Coming in for an interview before the certification period is over

Most of the time, households only have interviews when they first apply for CalFresh benefits or need to be recertified. [MPP §§ 63-300.4, 63-504.61(d); 7 C.F.R. §§ 273.2(e)(1) and 273.14(c)(2).] Sometimes, however, the CalFresh office, by written notice, will ask the household to come in for an interview in the middle of the certification period.

If it is not clear from the notice, it is important for the household to find out in advance why the county wants the household to come in. Households do have to go to some kinds of meetings, but do not for other kinds of meetings. The CalFresh office might want the household to meet with the worker about changes in the household’s case. It might want the household to meet with someone from the employment and training program, to talk about getting work or training. It might want the household to meet with people in its quality control (QC) department.

Households do not have to have an interview with the eligibility worker until it is time to be recertified. That said, it is a good idea to go in anyway if the worker has a fair reason for wanting to meet with household. Households should ask if anyone else will be at the interview.
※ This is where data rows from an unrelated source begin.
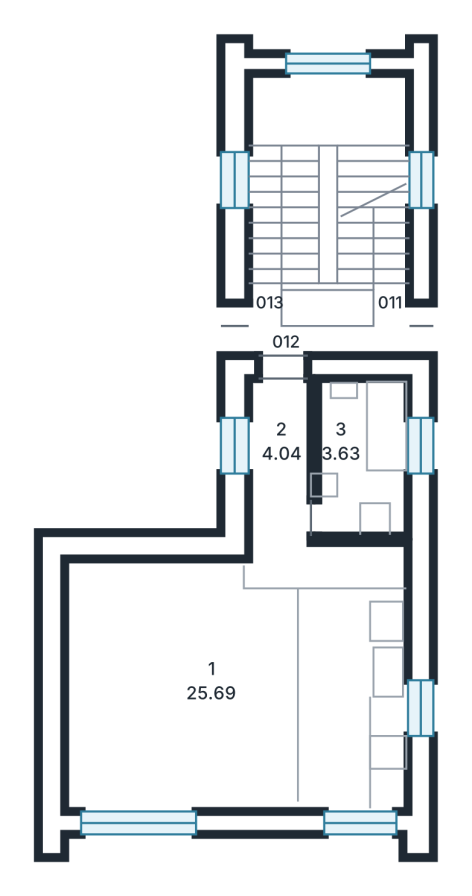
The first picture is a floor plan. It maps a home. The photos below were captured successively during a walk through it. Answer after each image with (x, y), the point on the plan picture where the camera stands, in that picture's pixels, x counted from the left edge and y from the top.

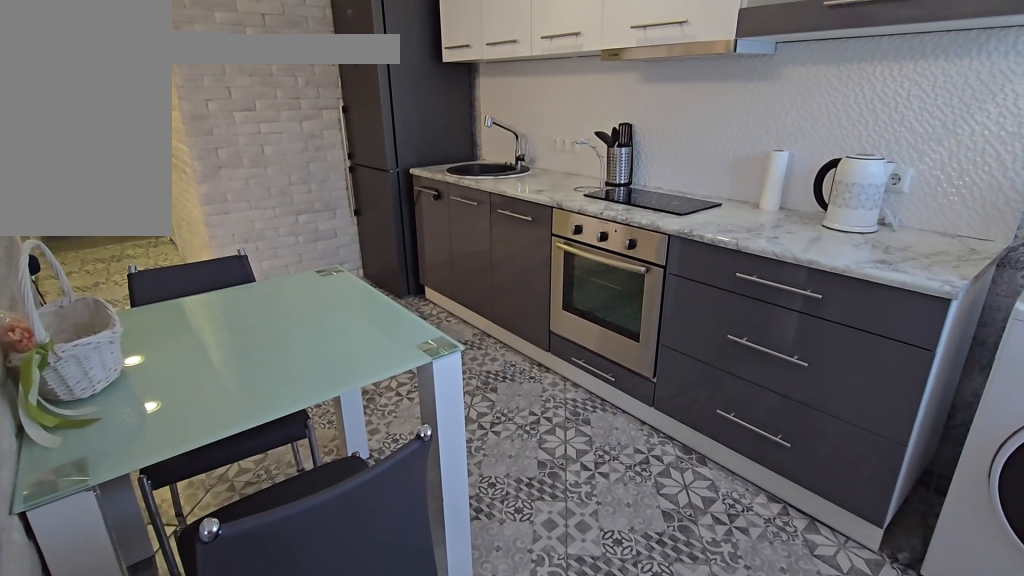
(358, 697)
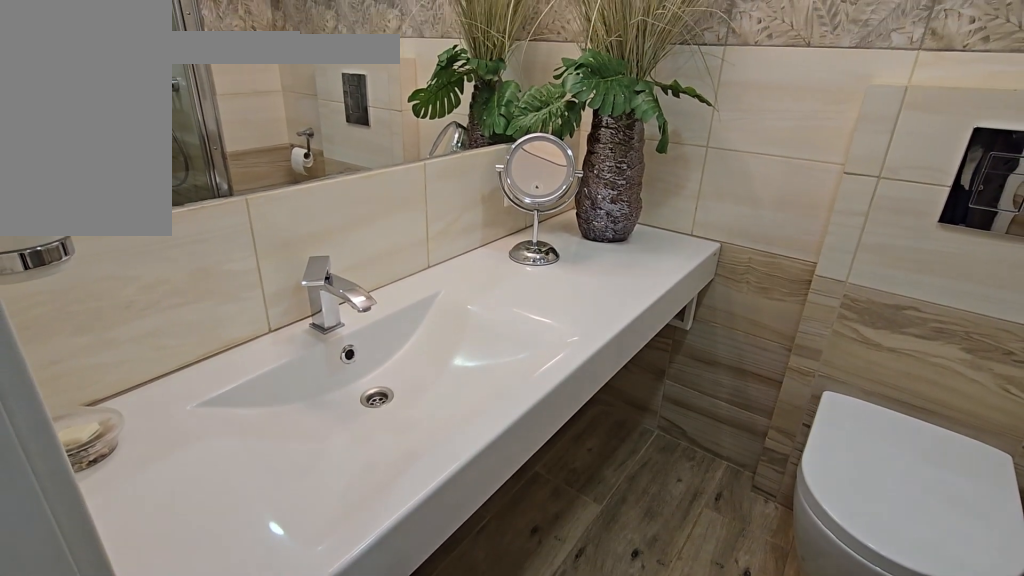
(364, 458)
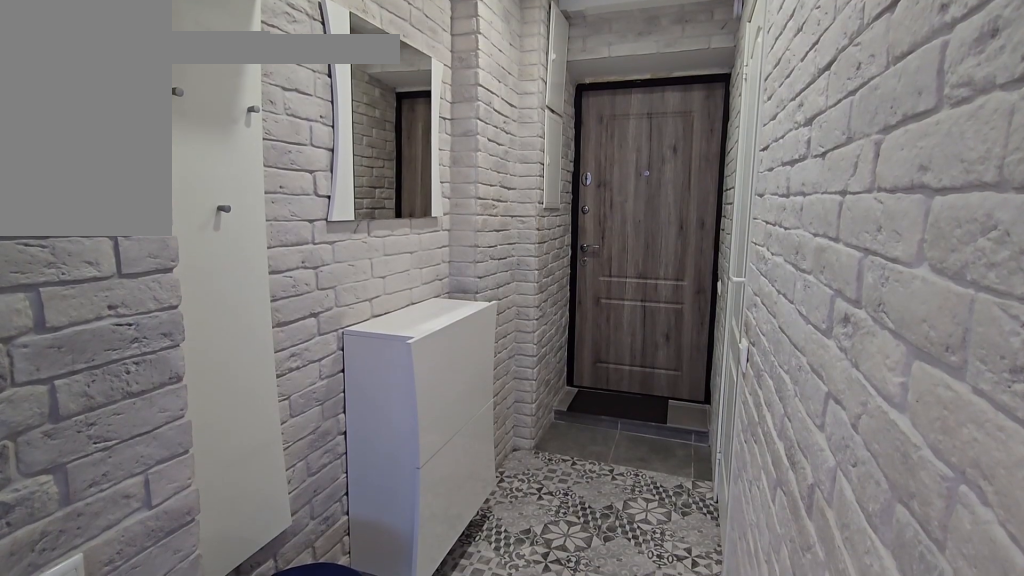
(276, 458)
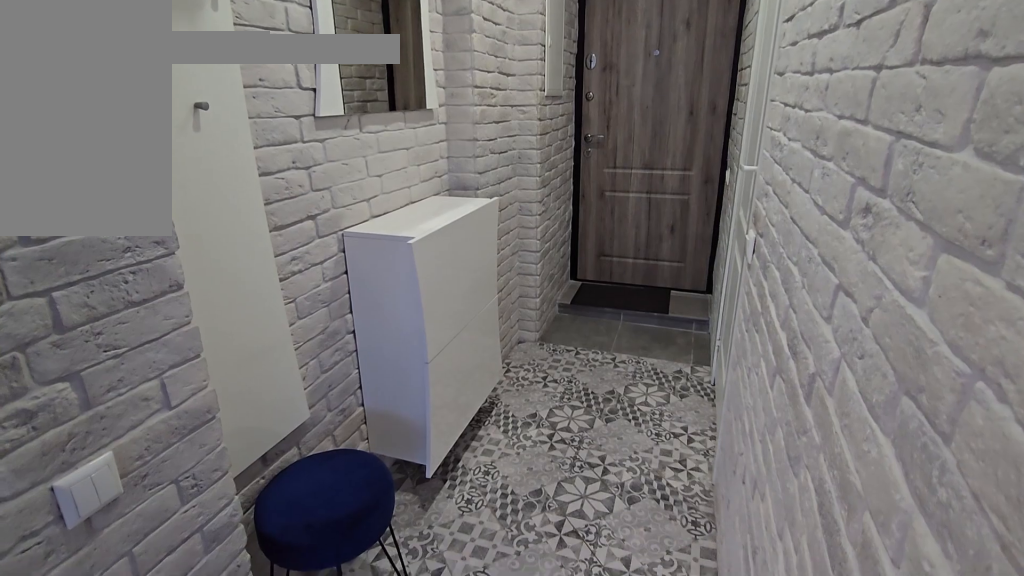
(276, 458)
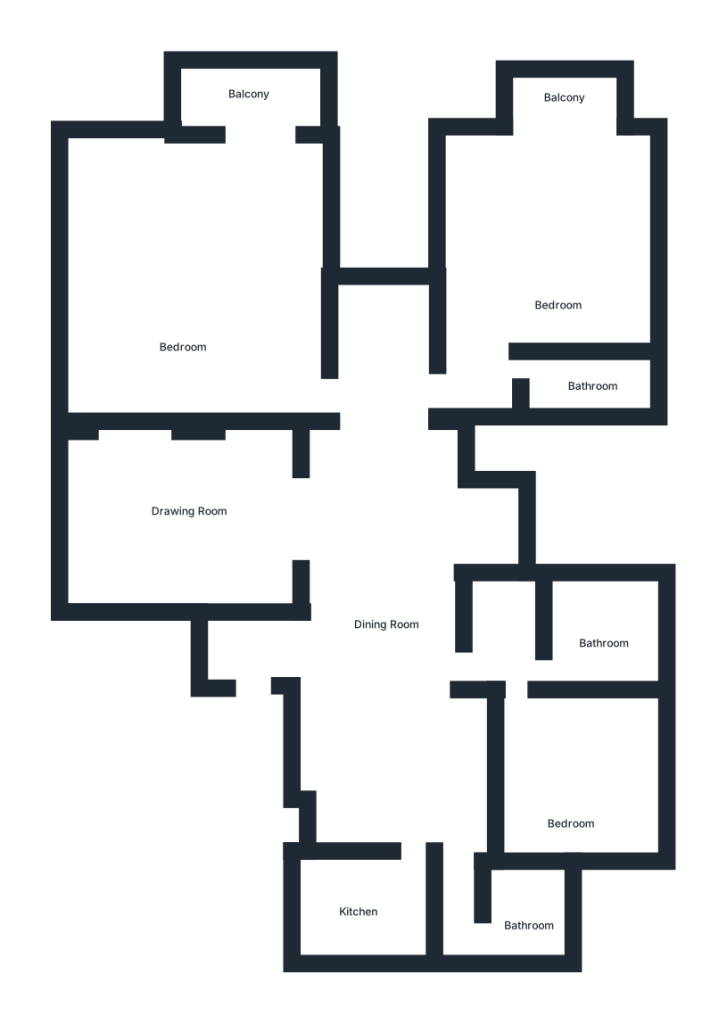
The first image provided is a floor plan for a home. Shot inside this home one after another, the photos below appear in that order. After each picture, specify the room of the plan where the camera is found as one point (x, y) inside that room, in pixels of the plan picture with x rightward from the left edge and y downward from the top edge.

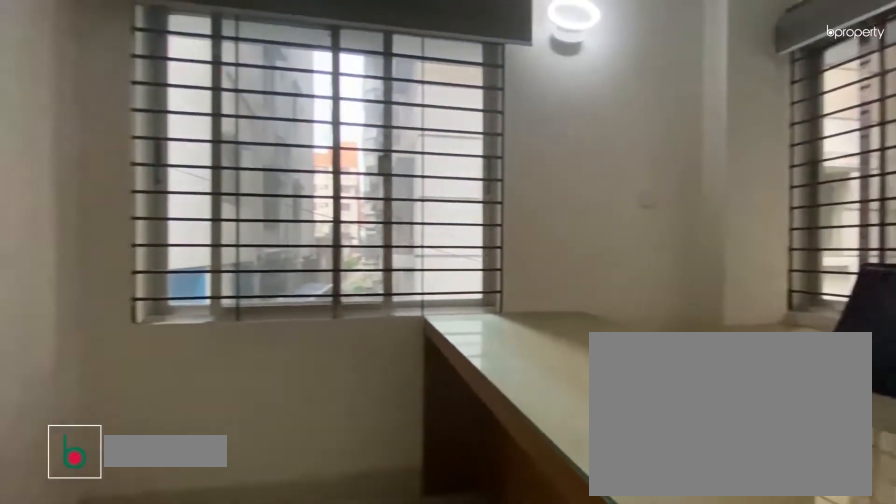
(573, 793)
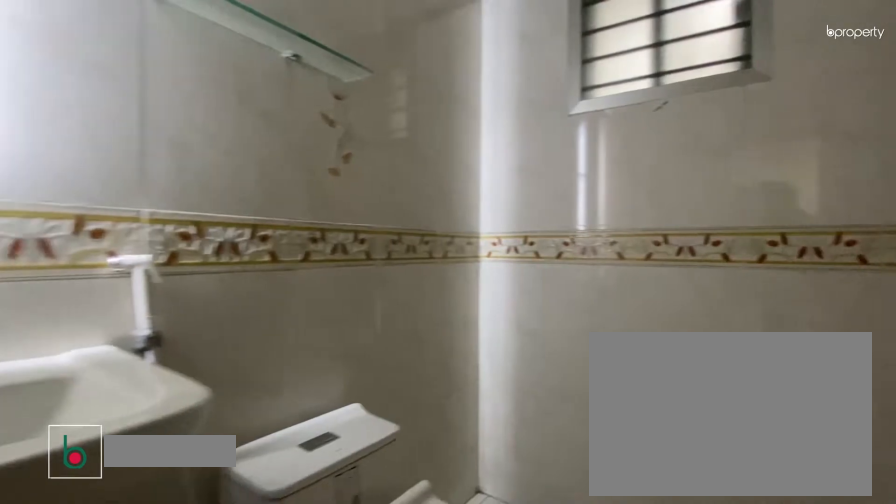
(593, 641)
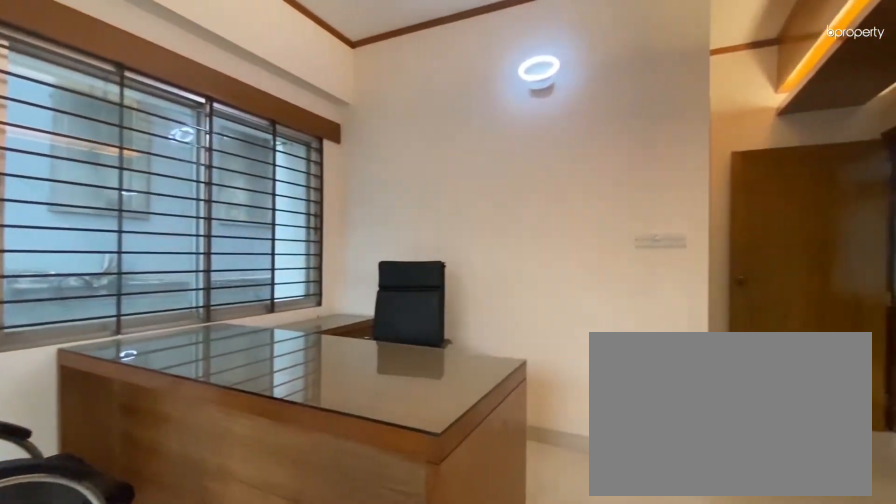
(551, 256)
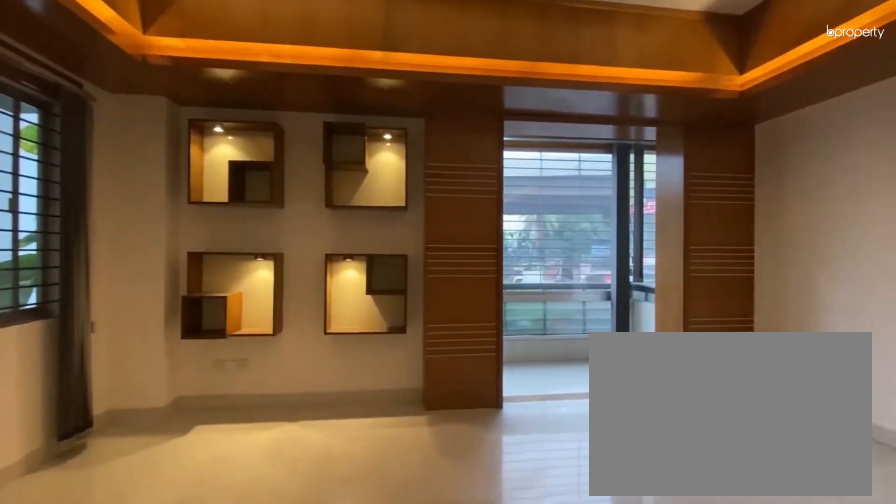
(189, 297)
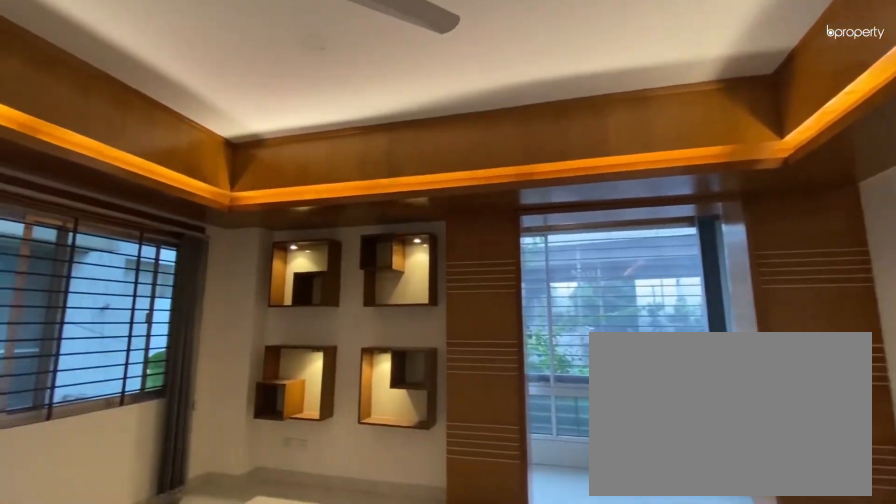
(188, 299)
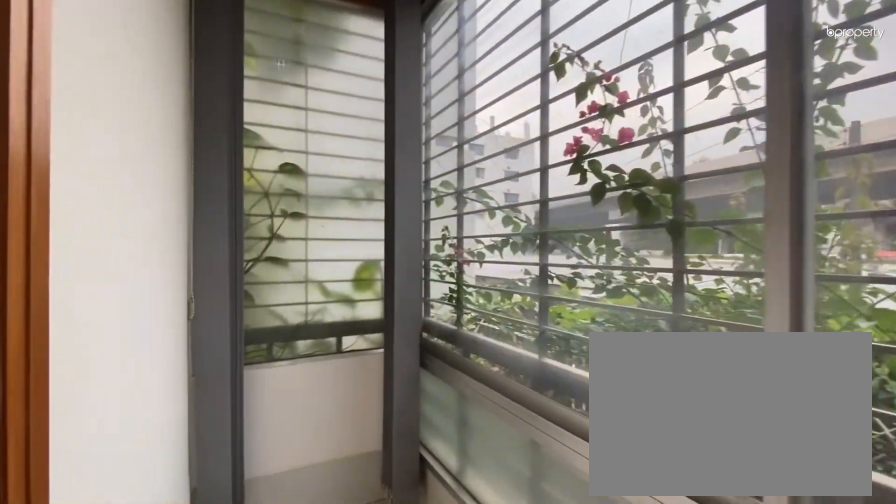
(258, 95)
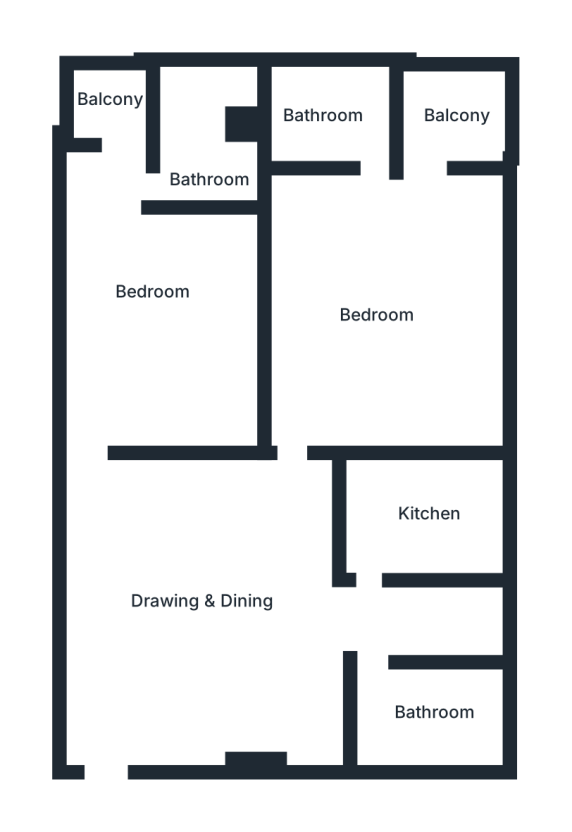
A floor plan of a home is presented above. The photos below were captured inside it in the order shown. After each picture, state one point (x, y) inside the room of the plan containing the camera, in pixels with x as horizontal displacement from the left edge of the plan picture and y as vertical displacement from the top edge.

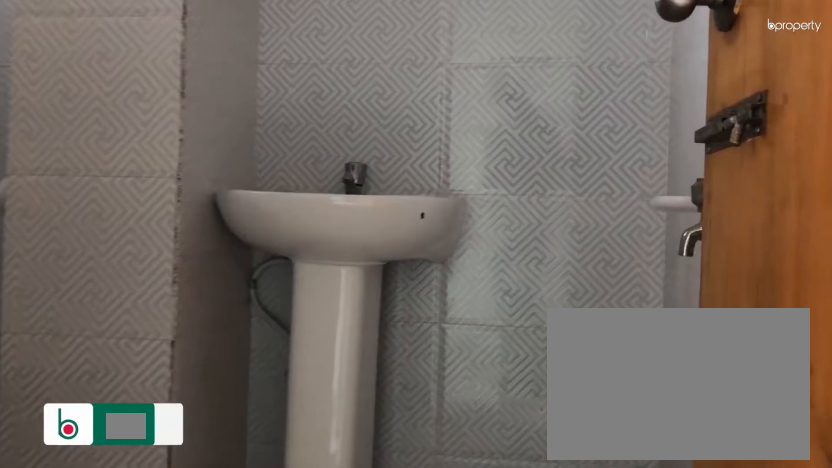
(204, 131)
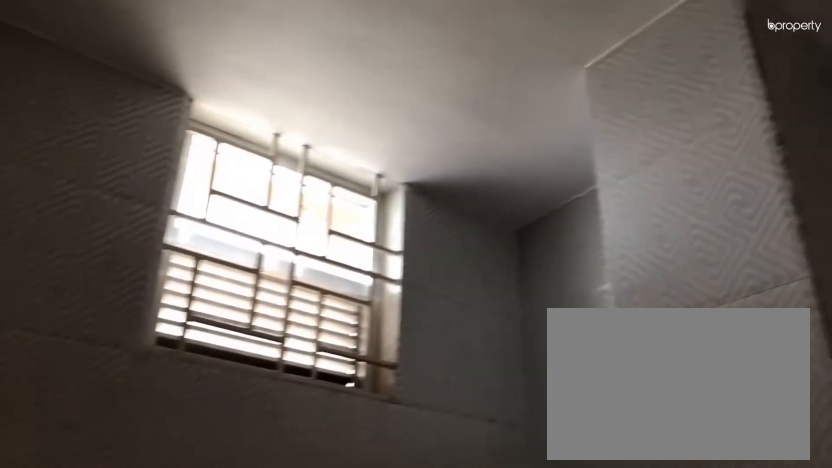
(204, 131)
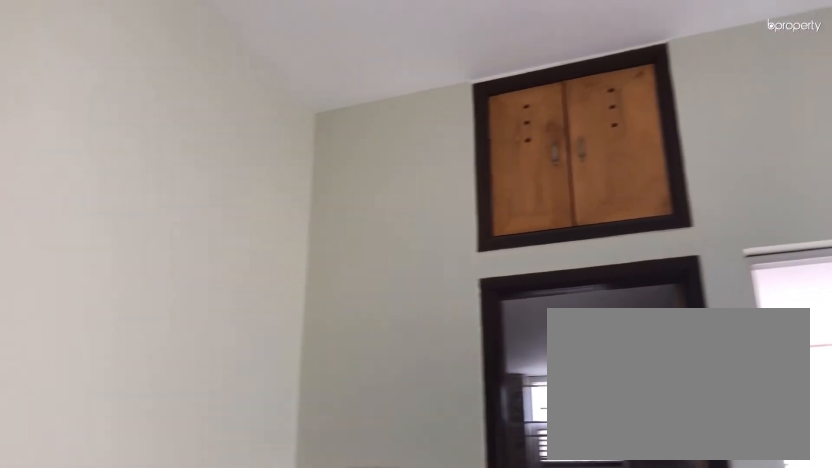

The household can always ask whether the meeting can be conducted by phone, or bring in a representative or friend for support and as a witness.

Households are required to comply with CalFresh work program requirements, which may include an interview with the work program staff. [See MPP § 63-407.8; 7 C.F.R. § 273.2(e).] Unless otherwise exempt, a failure to attend an appointment with the employment and training program without good cause can lead to the termination of the non-compliant household member’s CalFresh benefits, until the household member attends the appointment. [MPP §§ 63-407.86, 63-407.5; 7 C.F.R. § 273.2(f).]

Applicant and recipient households must attend appointments with the “quality control unit.” [MPP § 63-505.13; 7 C.F.R. §§ 275.3(c)(5), 275.12(g)(1)(ii).] If the household does not come for a quality control (QC) interview or does not provide the requested information, without good cause, the county office will deny or cut off the CalFresh benefits of the household. [MPP § 63-505.12-.13; 7 C.F.R. § 273.2(d)(2).] If the non-cooperating person leaves the household during the QC penalty period, the ineligibility will follow that person. [See 75 Fed.Reg 33422 (June 11, 2010.]

Once a person has been cut off for not cooperating with the quality control unit, it can get back on CalFresh benefits only if 1) it reapplies and gives the CalFresh office the information it requests, or 2) waits 95 days after the end of the annual review period in which the refusal to cooperate with a state quality control reviewer [note that the federal regulation says 125 days after the end of the annual review period in which the refusal to cooperate with a state quality control reviewer] or 3) seven months after the refusal to cooperate with a federal quality control reviewer [note that the federal regulation says nine months after the refusal to cooperate with a federal quality control reviewer. [MPP § 63-505.13; 7 C.F.R. § 273.2(d)(2); 75 Fed.Reg 33422 (June 11, 2010.] In addition, the household also will have to verify all of the information in household application to get back on CalFresh benefits, not just questionable information. [MPP § 63-505.132; 7 C.F.R. § 273.2(f)(1)(ix).]

It is not required, but would not be surprising, to have the case referred for a fraud investigation upon reapplication. In any event, keep this in mind: Members of a CalFresh household do not have to talk with the fraud unit. The household should talk to a lawyer first before speaking with anyone from the fraud unit. If the household has not talked to a lawyer, and someone from a fraud unit comes into an interview the household is having with a worker, the household can leave, though should indicate they are not refusing to cooperate with eligablity. It is fine for recipients to find out the subject of the investigation, and then state that they would like to consult with an attorney prior to answering any questions.

The fraud investigators are not to threaten or intimidate recipients into confessing. If this occurs, recipients may file a complaint. If, however, the eligibility worker requests verification of a condition of eligibility, even if related to the suspected fraud, the household must cooperate or risk being terminated for refusal to verify.